I have a large data set and a SSIS package. How can I load this file in multi threading?
The client provided a large file of 5 million rows which is example raw file. In production environment, the file would be larger. I have to think about how to load it with minimal timing possibly.
In order to load this file in good performance, it requires many factors. I have been thought about structure of table, indexes, storage, ETL system... In this article, I would like to share how we can load a raw data file in multi threading.
Microsoft provided many approaches that we can optimize our ETL system. From SQL Server 2014, Microsoft provided a data transformation component for Microsoft SQL Server Integration Services that named Balance Data Distribution
that will allow us to speed up the transformation process.
Microsoft SQL Server 2014 - 12.0.2269.0 (X64) Jun 10 2015 03:35:45 Copyright (c) Microsoft Corporation
Enterprise Edition (64-bit) on Windows NT 6.3 <X64> (Build 10586: )

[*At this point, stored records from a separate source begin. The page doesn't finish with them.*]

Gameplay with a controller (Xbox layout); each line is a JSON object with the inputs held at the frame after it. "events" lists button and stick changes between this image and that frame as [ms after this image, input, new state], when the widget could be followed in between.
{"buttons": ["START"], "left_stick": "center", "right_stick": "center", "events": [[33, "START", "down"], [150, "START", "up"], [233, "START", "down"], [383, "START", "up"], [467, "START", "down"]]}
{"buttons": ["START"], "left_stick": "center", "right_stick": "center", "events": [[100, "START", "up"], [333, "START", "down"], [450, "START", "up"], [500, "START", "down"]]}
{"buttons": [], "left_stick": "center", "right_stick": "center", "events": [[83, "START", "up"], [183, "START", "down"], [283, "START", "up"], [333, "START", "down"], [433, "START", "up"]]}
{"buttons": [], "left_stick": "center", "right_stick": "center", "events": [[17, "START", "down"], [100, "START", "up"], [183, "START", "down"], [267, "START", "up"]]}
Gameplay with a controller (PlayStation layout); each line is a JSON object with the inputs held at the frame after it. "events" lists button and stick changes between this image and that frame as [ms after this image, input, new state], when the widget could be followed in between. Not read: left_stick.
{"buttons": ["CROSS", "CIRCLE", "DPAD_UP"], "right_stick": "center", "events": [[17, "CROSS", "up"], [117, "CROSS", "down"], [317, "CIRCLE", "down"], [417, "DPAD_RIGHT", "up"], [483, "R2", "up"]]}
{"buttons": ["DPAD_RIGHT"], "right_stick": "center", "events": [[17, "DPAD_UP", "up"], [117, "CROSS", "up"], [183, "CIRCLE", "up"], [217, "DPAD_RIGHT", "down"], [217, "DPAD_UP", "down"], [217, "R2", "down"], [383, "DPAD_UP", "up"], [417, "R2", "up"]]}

Data Tools for Visual Studio 2013
Install Balanced Data Distribution component that downloaded above
This step is to create a database that named as Sales_Retail. This database has a PRIMARY file group and nice other file groups. The purpose is to use partitioned table feature in SQL Server Enterprise Edition.
IF NOT EXISTS (SELECT name FROM sys.databases WHERE name = N'Sales_Retail')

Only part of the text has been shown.